Trump confronts tricky politics of natural disasters

Julie Pace
Associated Press

Washington — George W. Bush never recovered from his flyover of Hurricane Katrina’s devastation. Barack Obama got a bipartisan boost late in his re-election campaign for his handling of Superstorm Sandy.

Now, President Donald Trump confronts the political risks and potential gains that come with leading the federal government’s response to a deadly and destructive natural disaster. Hurricane Harvey, the massive storm that has dumped torrents of rain across Texas — flooding Houston and other cities — is the first major natural disaster of Trump’s presidency, and the yet-to-be-determined scope of the damage appears likely to require a years-long federal response.

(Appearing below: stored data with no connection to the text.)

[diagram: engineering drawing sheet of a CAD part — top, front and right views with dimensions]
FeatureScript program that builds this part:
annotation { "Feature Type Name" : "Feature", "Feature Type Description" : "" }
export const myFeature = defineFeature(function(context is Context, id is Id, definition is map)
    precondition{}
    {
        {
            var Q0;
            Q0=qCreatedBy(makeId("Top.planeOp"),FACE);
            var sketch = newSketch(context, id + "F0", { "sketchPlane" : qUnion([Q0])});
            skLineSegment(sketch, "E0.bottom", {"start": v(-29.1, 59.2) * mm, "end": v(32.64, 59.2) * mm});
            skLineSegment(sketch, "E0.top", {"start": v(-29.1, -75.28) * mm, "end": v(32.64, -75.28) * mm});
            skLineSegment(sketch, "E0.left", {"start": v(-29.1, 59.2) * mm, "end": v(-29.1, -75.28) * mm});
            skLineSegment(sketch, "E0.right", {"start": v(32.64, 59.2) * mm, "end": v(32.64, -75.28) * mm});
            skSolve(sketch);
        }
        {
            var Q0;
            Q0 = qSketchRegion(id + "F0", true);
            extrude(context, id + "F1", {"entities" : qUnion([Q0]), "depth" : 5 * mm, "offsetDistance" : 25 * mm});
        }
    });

Trump advisers are well-aware that the hurricane poses a significant test for the White House, which has largely been mired in crises of its own making during Trump’s first seven months in office.

In a surprising move, the White House announced Trump would visit Texas before it became clear where the storm would hit or how bad the impact would be. Administrations often tread carefully in planning such trips, given that presidential visits are an enormous logistical undertaking and can pull local law enforcement resources away from the recovery efforts.

Trump said he would travel on Tuesday and may also return to the area on Saturday. The exact location of his stops is unknown, though he’s all but certain to avoid Houston, where flooding has wreaked havoc.